Monday, Jun. 11, 1951

New Boss for Harvester

In a walnut-paneled room high in a Chicago office building one morning last week, Fowler McCormick, 52, International Harvester Co.'s chairman and big stockholder, met his board of directors for a showdown. The directors wanted to make President John Lawrence McCaffrey top dog in the company, turn the chairmanship into an advisory post. McCormick opposed the change, but the directors approved it anyway. Promptly McCormick resigned as chairman (but not as a director).
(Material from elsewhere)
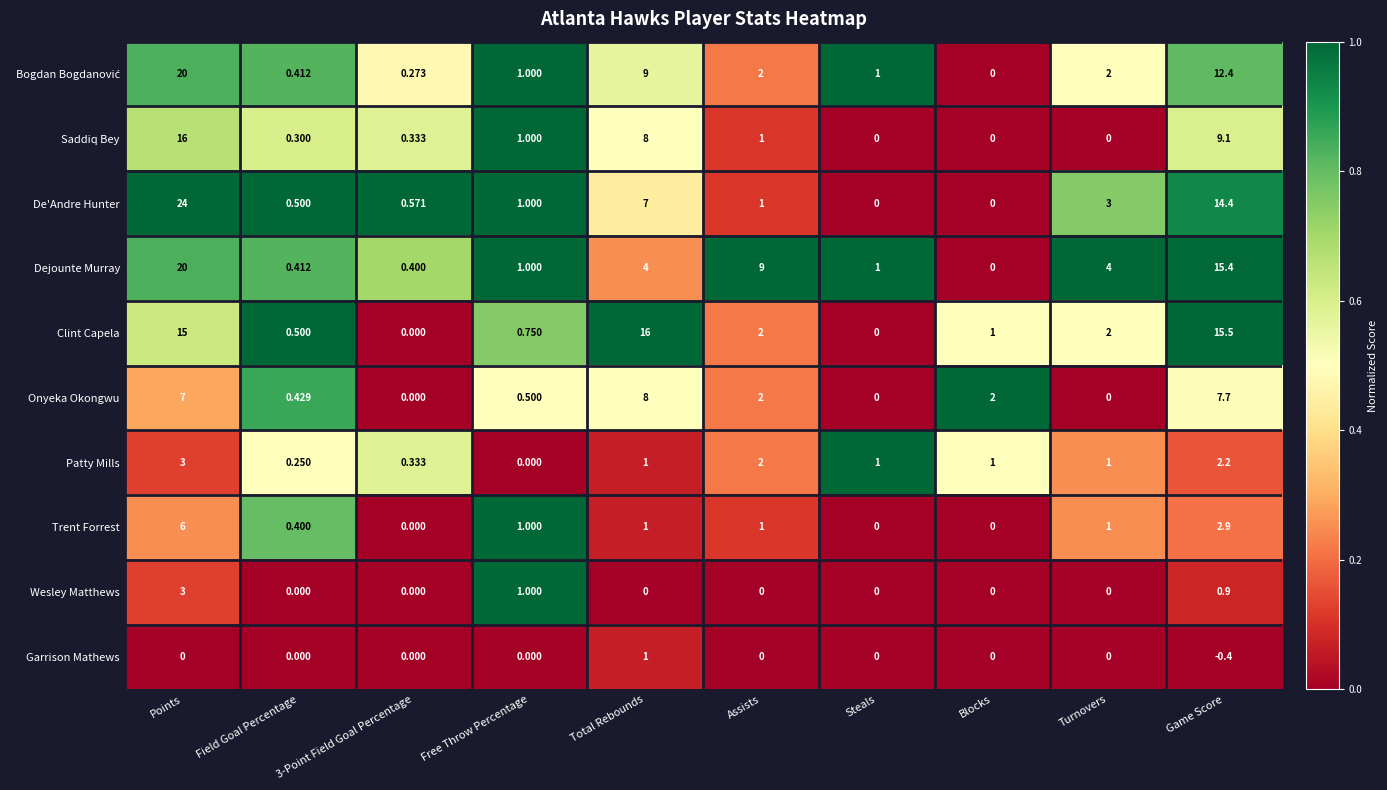

At which category is the sum across all series the highest?

Points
For the first time since 1831, when Fowler McCormick's grandfather Cyrus introduced the reaper, the largest U.S. maker of agricultural equipment had no McCormick in a top executive post.

Fowler McCormick, after breezing through Groton and Princeton, had joined the company as a $25-a-week factory worker in 1925, worked up through the engineering, accounting and sales departments to a vice presidency in 1934. He was president from 1941 to 1946 when Harvester smoothly shifted to wartime production of armored vehicles, shells and airplane cowlings along with peacetime farm equipment. When he was made chairman five years ago, directors changed the bylaws to let him keep the chief executive powers. McCormick decentralized the company's management, sparkplugged its $150 million postwar expansion, helped boost profits from $22 million in 1946 to $66,700,000 last year. He also made a reputation as a business statesman, favored liberal pensions, cost-of-living adjustments and other benefits, personally mediated a strike last fall by giving the union almost everything it wanted.
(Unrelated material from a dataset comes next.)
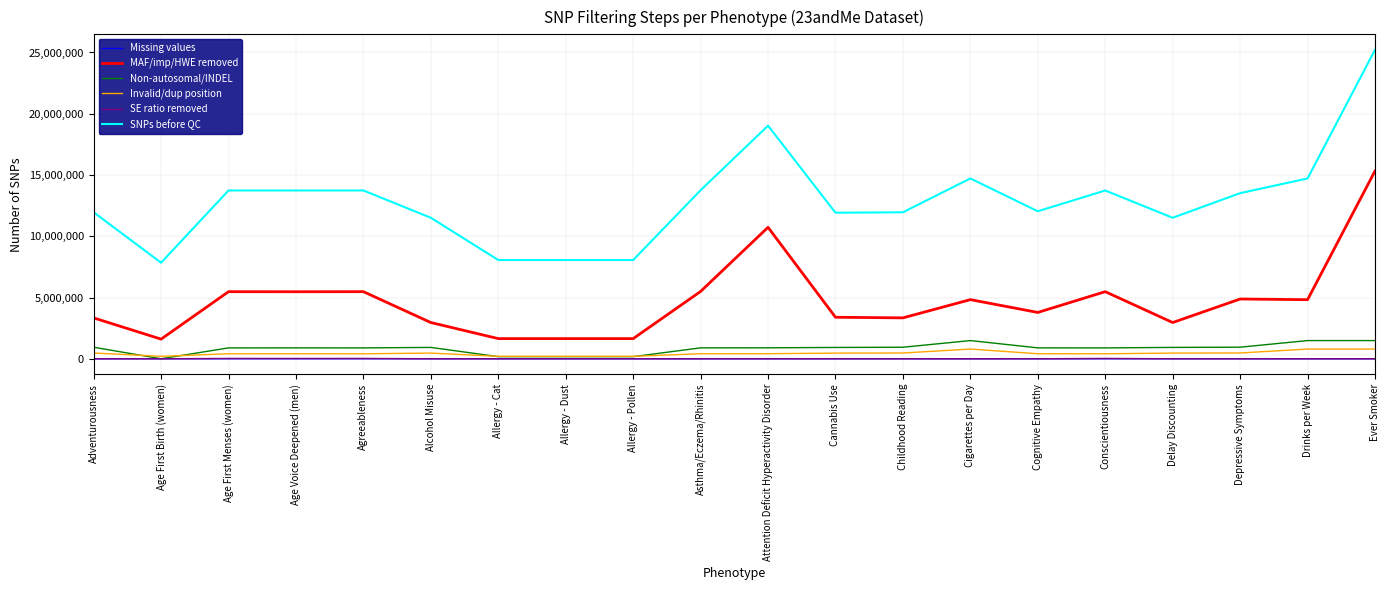

True or false: Missing values and SNPs before QC cross at least once.

False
But over the past 2 1/2 years, weakened by an attack of virus pneumonia, McCormick was away from his desk for prolonged periods, missed directors' meetings time & again, left the job--but not the authority--of running the company to McCaffrey. This was presumably the chief reason the directors clipped McCormick of his power. Another reason, according to union gossip: the directors objected to McCormick's too-liberal labor policies. (Even with them, Harvester has been plagued by strikes by its Redline C.I.O. United Farm Equipment and Metal Workers union.)

Harvester's new boss, 58-year-old Larry McCaffrey, is a company veteran. The son of a blacksmith, he went to work at 16 at Harvester, rose through the sales department (McCormick was his assistant), was made second vice president and a director after McCormick became president. For years, the "two Macs" worked as a team, and Mac McCaffrey wanted to keep it that way. Said he last week: "I asked [McCormick] to change his mind after the meeting. I will ask him again the first time I see him."